Золото — основа власти толстяков — сияло на необыкновенных но форме колоннах дворца, на костюмах толстяков. Архитектура сказочного города была «старинной», но с тем преувеличением, которое неизбежно в сказке. Фасад «птичьего» дома — в балконах, словно гнезда — повторялся в костюмах горожан. После трагической «Тропою грома» Доррер создавал радостный, увлекательный мир оптимистической юношеской романтики.
Но, быть может, лучшим достижением художника явилось оформление балета А. П. Петрова «Берег надежды» (премьера 10 нюня 1959 г.).

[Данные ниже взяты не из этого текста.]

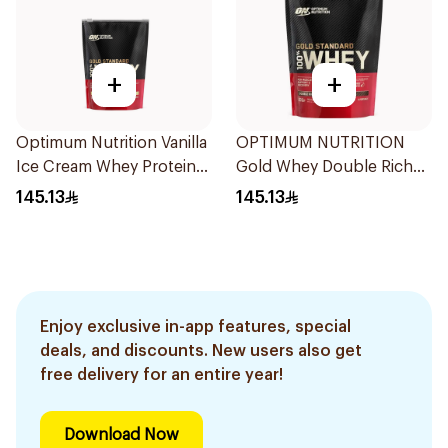
+
+
Optimum Nutrition Vanilla
OPTIMUM NUTRITION
Ice Cream Whey Protein
Gold Whey Double Rich
454g
Choc 454g
145.13
145.13
Enjoy exclusive in-app features, special
deals, and discounts. New users also get
free delivery for an entire year!
Download Now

История о рыбаке, занесенном на чужой берег капиталистического мира, рассказана поэтическим, не боящимся метафор, неожиданных ассоциаций, языком. Балетмейстер И. Д. Бельский при всей ясности образного строя далек от «правдоподобия быта». География «своего» и «чужого» берега не имеет четких координат. Но «социальная география» совершенно отчетлива, и наиболее отчетлива пластическая лексика: герои «своего» и «чужого» берега явственно «говорят» на разных языках. Радостному, солнечному миру первых картин противопоставлены «шикарные» рестораны и мрачные тюрьмы «чужого» берега.
На ярко-синем, залитом солнечным светом море, белый треугольник паруса. Минимальными средствами (весь планшет сцены отдан танцу, декорации занимают лишь арьерсцену) художник достигает ощущения морского простора, радостного, залитого солнцем побережья. В «камере тюрьмы» нет обычных атрибутов «застенка» — давящих сводов, сырых пятен на камнях стен. Огромная, во все зеркало сцены, чуть наклоненная решетка. В небольшом квадрате окна — синь неба. И хотя «решетка», камера решены подчеркнуто, условно — образ тюрьмы отчетлив и ясен. Экономность средств воздействия, скупость художественного языка при строгом отборе необходимого делают образ еще более выразительным. Художником отобрано немного, но главное, определяющее. Как и в «поздних» спектаклях С. Вирсаладзе, декорации к «Берегу надежды» немыслимы «сами по себе». Лишь во взаимодействии с актером, «включаясь в действие», они обретают сценическую жизнь, помогая актеру.